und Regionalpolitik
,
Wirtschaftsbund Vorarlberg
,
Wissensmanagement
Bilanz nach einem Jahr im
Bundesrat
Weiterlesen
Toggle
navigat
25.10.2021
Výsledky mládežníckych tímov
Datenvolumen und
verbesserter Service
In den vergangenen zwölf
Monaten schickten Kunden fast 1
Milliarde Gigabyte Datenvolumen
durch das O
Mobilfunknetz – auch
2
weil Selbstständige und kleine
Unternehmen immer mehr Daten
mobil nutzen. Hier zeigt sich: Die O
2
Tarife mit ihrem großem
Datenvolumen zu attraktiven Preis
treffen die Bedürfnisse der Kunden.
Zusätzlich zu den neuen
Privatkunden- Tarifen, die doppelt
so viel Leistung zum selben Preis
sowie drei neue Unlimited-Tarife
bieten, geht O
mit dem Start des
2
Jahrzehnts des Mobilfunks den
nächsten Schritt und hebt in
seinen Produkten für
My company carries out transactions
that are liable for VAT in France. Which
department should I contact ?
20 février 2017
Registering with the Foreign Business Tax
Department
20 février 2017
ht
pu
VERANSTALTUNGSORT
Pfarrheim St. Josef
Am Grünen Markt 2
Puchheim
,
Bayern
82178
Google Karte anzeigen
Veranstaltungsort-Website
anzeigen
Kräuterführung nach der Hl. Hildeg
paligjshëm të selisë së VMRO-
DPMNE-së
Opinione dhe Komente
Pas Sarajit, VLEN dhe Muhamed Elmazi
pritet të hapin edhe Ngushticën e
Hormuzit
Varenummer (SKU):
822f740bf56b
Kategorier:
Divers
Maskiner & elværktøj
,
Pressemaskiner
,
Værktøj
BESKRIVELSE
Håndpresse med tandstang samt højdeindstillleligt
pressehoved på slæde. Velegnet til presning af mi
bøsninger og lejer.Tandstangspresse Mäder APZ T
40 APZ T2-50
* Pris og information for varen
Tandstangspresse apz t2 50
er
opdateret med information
******************************
EXERCISE BRIEF:
Output an exact copy of the listing.

RESULT OF THIS EXERCISE:
und Regionalpolitik
,
Wirtschaftsbund Vorarlberg
,
Wissensmanagement
Bilanz nach einem Jahr im
Bundesrat
Weiterlesen
Toggle
navigat
25.10.2021
Výsledky mládežníckych tímov
Datenvolumen und
verbesserter Service
In den vergangenen zwölf
Monaten schickten Kunden fast 1
Milliarde Gigabyte Datenvolumen
durch das O
Mobilfunknetz – auch
2
weil Selbstständige und kleine
Unternehmen immer mehr Daten
mobil nutzen. Hier zeigt sich: Die O
2
Tarife mit ihrem großem
Datenvolumen zu attraktiven Preis
treffen die Bedürfnisse der Kunden.
Zusätzlich zu den neuen
Privatkunden- Tarifen, die doppelt
so viel Leistung zum selben Preis
sowie drei neue Unlimited-Tarife
bieten, geht O
mit dem Start des
2
Jahrzehnts des Mobilfunks den
nächsten Schritt und hebt in
seinen Produkten für
My company carries out transactions
that are liable for VAT in France. Which
department should I contact ?
20 février 2017
Registering with the Foreign Business Tax
Department
20 février 2017
ht
pu
VERANSTALTUNGSORT
Pfarrheim St. Josef
Am Grünen Markt 2
Puchheim
,
Bayern
82178
Google Karte anzeigen
Veranstaltungsort-Website
anzeigen
Kräuterführung nach der Hl. Hildeg
paligjshëm të selisë së VMRO-
DPMNE-së
Opinione dhe Komente
Pas Sarajit, VLEN dhe Muhamed Elmazi
pritet të hapin edhe Ngushticën e
Hormuzit
Varenummer (SKU):
822f740bf56b
Kategorier:
Divers
Maskiner & elværktøj
,
Pressemaskiner
,
Værktøj
BESKRIVELSE
Håndpresse med tandstang samt højdeindstillleligt
pressehoved på slæde. Velegnet til presning af mi
bøsninger og lejer.Tandstangspresse Mäder APZ T
40 APZ T2-50
* Pris og information for varen
Tandstangspresse apz t2 50
er
opdateret med information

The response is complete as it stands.